SHORT TASK: Please write out the items below again, swapping "says" for "reads" and leaving everything else as it is. Leave out the pictures.

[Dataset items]
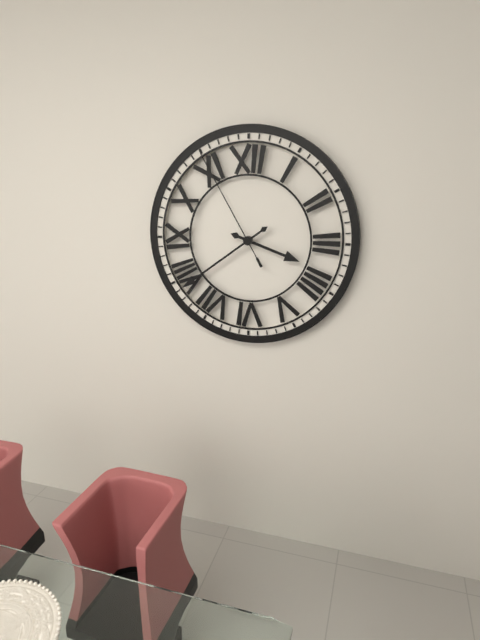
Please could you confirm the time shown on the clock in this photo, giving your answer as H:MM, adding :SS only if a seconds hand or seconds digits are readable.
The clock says 3:39:55
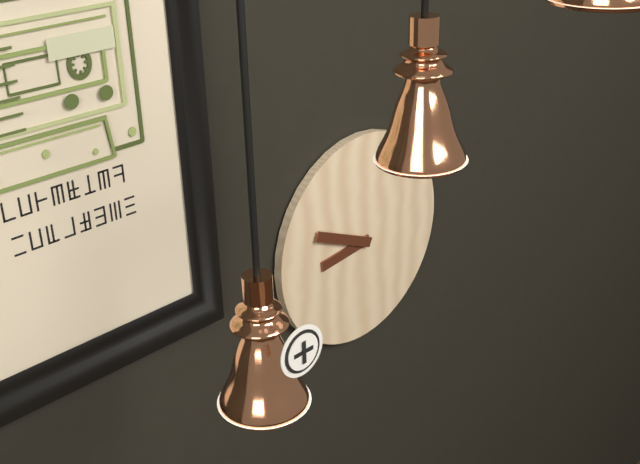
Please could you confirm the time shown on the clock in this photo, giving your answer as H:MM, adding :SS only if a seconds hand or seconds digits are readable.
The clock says 8:49
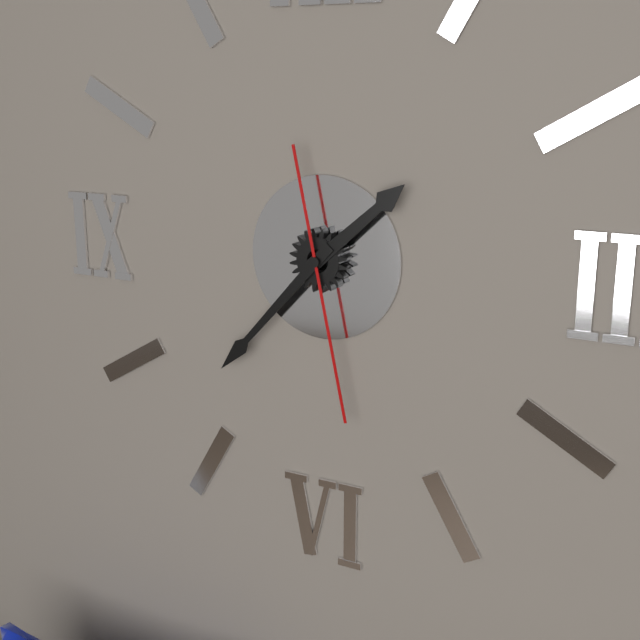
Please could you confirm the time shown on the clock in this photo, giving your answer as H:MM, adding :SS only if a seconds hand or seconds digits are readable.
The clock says 1:37:28
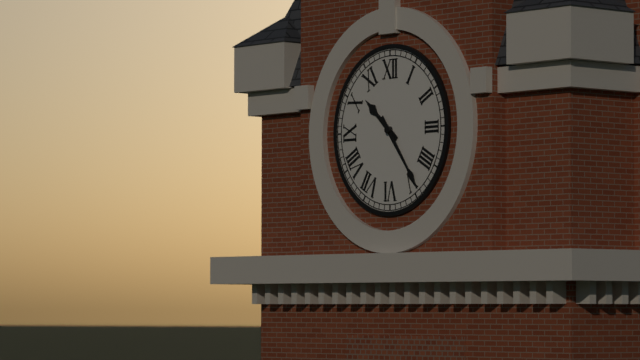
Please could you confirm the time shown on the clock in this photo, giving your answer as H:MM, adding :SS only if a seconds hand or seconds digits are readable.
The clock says 10:24
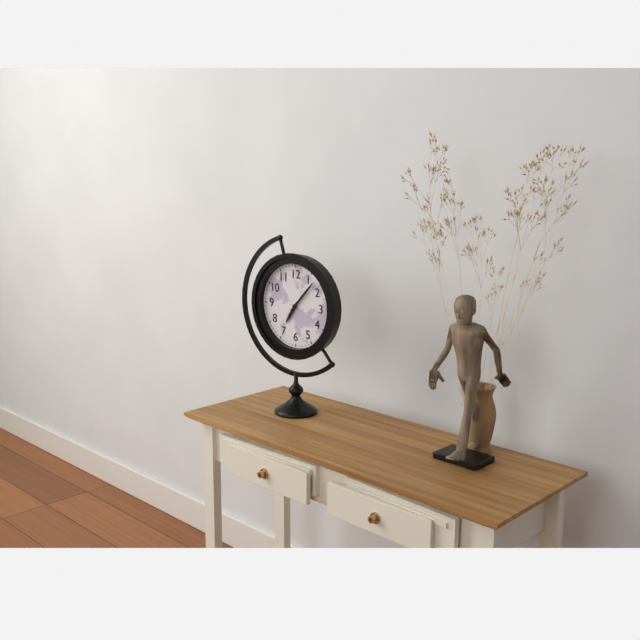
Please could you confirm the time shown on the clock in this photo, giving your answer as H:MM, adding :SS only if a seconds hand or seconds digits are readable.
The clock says 7:07
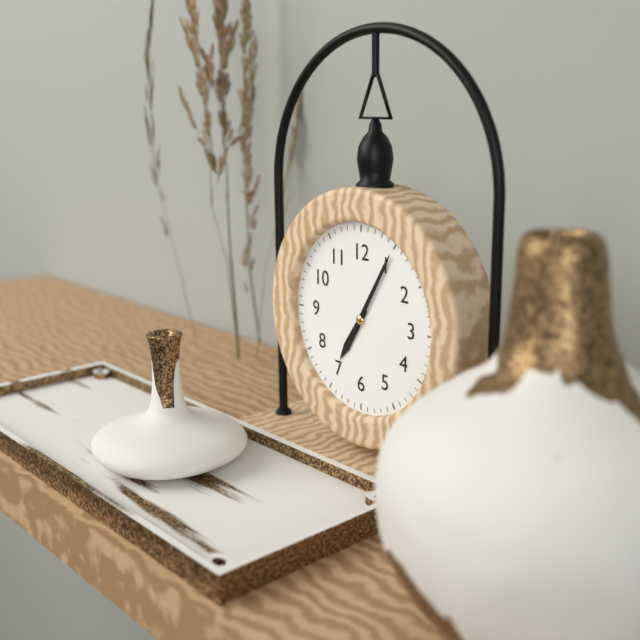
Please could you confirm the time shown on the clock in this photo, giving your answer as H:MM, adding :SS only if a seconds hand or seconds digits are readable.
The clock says 7:05
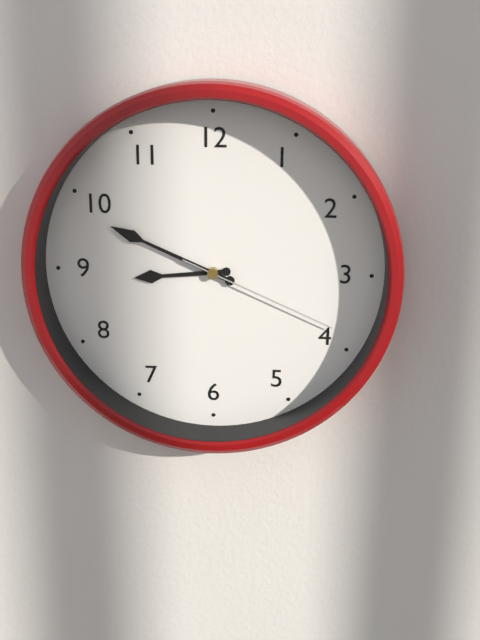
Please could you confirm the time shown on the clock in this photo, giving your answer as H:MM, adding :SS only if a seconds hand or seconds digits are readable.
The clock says 8:49:19
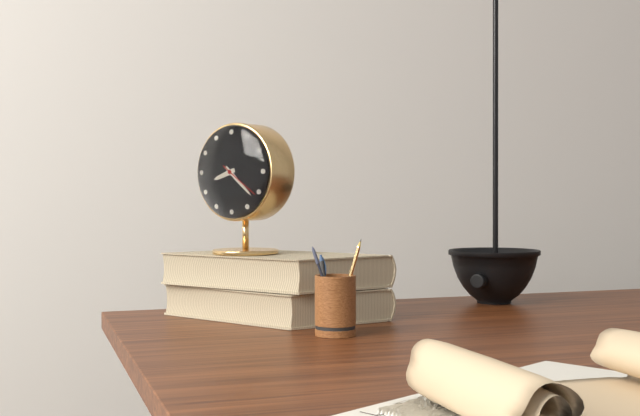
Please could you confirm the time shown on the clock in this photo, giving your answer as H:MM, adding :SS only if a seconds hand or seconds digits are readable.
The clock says 8:22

SOLUTION:
Please could you confirm the time shown on the clock in this photo, giving your answer as H:MM, adding :SS only if a seconds hand or seconds digits are readable.
The clock reads 3:39:55
Please could you confirm the time shown on the clock in this photo, giving your answer as H:MM, adding :SS only if a seconds hand or seconds digits are readable.
The clock reads 8:49
Please could you confirm the time shown on the clock in this photo, giving your answer as H:MM, adding :SS only if a seconds hand or seconds digits are readable.
The clock reads 1:37:28
Please could you confirm the time shown on the clock in this photo, giving your answer as H:MM, adding :SS only if a seconds hand or seconds digits are readable.
The clock reads 10:24
Please could you confirm the time shown on the clock in this photo, giving your answer as H:MM, adding :SS only if a seconds hand or seconds digits are readable.
The clock reads 7:07
Please could you confirm the time shown on the clock in this photo, giving your answer as H:MM, adding :SS only if a seconds hand or seconds digits are readable.
The clock reads 7:05
Please could you confirm the time shown on the clock in this photo, giving your answer as H:MM, adding :SS only if a seconds hand or seconds digits are readable.
The clock reads 8:49:19
Please could you confirm the time shown on the clock in this photo, giving your answer as H:MM, adding :SS only if a seconds hand or seconds digits are readable.
The clock reads 8:22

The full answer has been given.